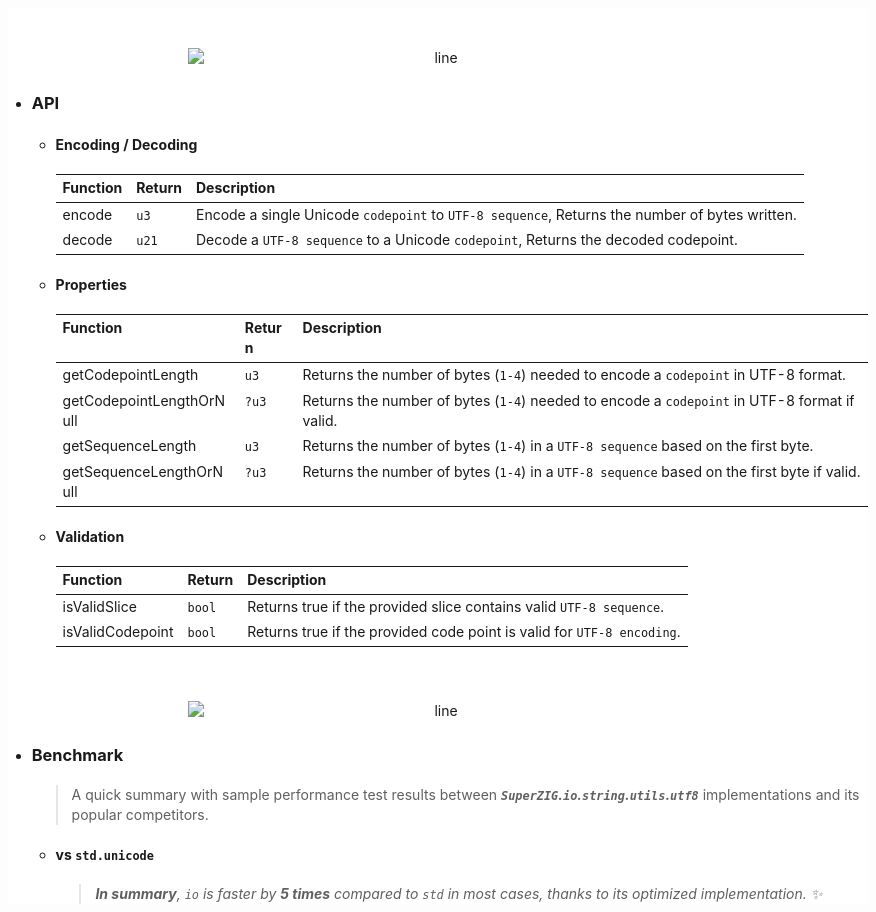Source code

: <br>
<div align="center">
    <img src="https://raw.githubusercontent.com/maysara-elshewehy/SuperZIG-assets/refs/heads/main/dist/img/md/line.png" alt="line" style="display: block; margin-top:20px;margin-bottom:20px;width:500px;"/>
</div>







- ### API

    - #### Encoding / Decoding

        | Function | Return | Description                                                                                   |
        | -------- | ------ | --------------------------------------------------------------------------------------------- |
        | encode   | `u3`   | Encode a single Unicode `codepoint` to `UTF-8 sequence`, Returns the number of bytes written. |
        | decode   | `u21`  | Decode a `UTF-8 sequence` to a Unicode `codepoint`, Returns the decoded codepoint.            |

    - #### Properties

        | Function                 | Return | Description                                                                                  |
        | ------------------------ | ------ | -------------------------------------------------------------------------------------------- |
        | getCodepointLength       | `u3`   | Returns the number of bytes (`1-4`) needed to encode a `codepoint` in UTF-8 format.          |
        | getCodepointLengthOrNull | `?u3`  | Returns the number of bytes (`1-4`) needed to encode a `codepoint` in UTF-8 format if valid. |
        | getSequenceLength        | `u3`   | Returns the number of bytes (`1-4`) in a `UTF-8 sequence` based on the first byte.           |
        | getSequenceLengthOrNull  | `?u3`  | Returns the number of bytes (`1-4`) in a `UTF-8 sequence` based on the first byte if valid.  |

    - #### Validation

        | Function         | Return | Description                                                            |
        | ---------------- | ------ | ---------------------------------------------------------------------- |
        | isValidSlice     | `bool` | Returns true if the provided slice contains valid `UTF-8 sequence`.    |
        | isValidCodepoint | `bool` | Returns true if the provided code point is valid for `UTF-8 encoding`. |

<br>
<div align="center">
    <img src="https://raw.githubusercontent.com/maysara-elshewehy/SuperZIG-assets/refs/heads/main/dist/img/md/line.png" alt="line" style="display: block; margin-top:20px;margin-bottom:20px;width:500px;"/>
</div>







- ### Benchmark

    > A quick summary with sample performance test results between _**`SuperZIG`.`io`.`string`.`utils`.`utf8`**_ implementations and its popular competitors.

    - #### vs `std.unicode`

        > _**In summary**, `io` is faster by **5 times** compared to `std` in most cases, thanks to its optimized implementation. ✨_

What this task involves: Beginning with the line containing "- #### Encoding / Decoding" in the material above, copy every line exactly until you have copied the line containing "Function | Return".

Task result:
    - #### Encoding / Decoding

        | Function | Return | Description                                                                                   |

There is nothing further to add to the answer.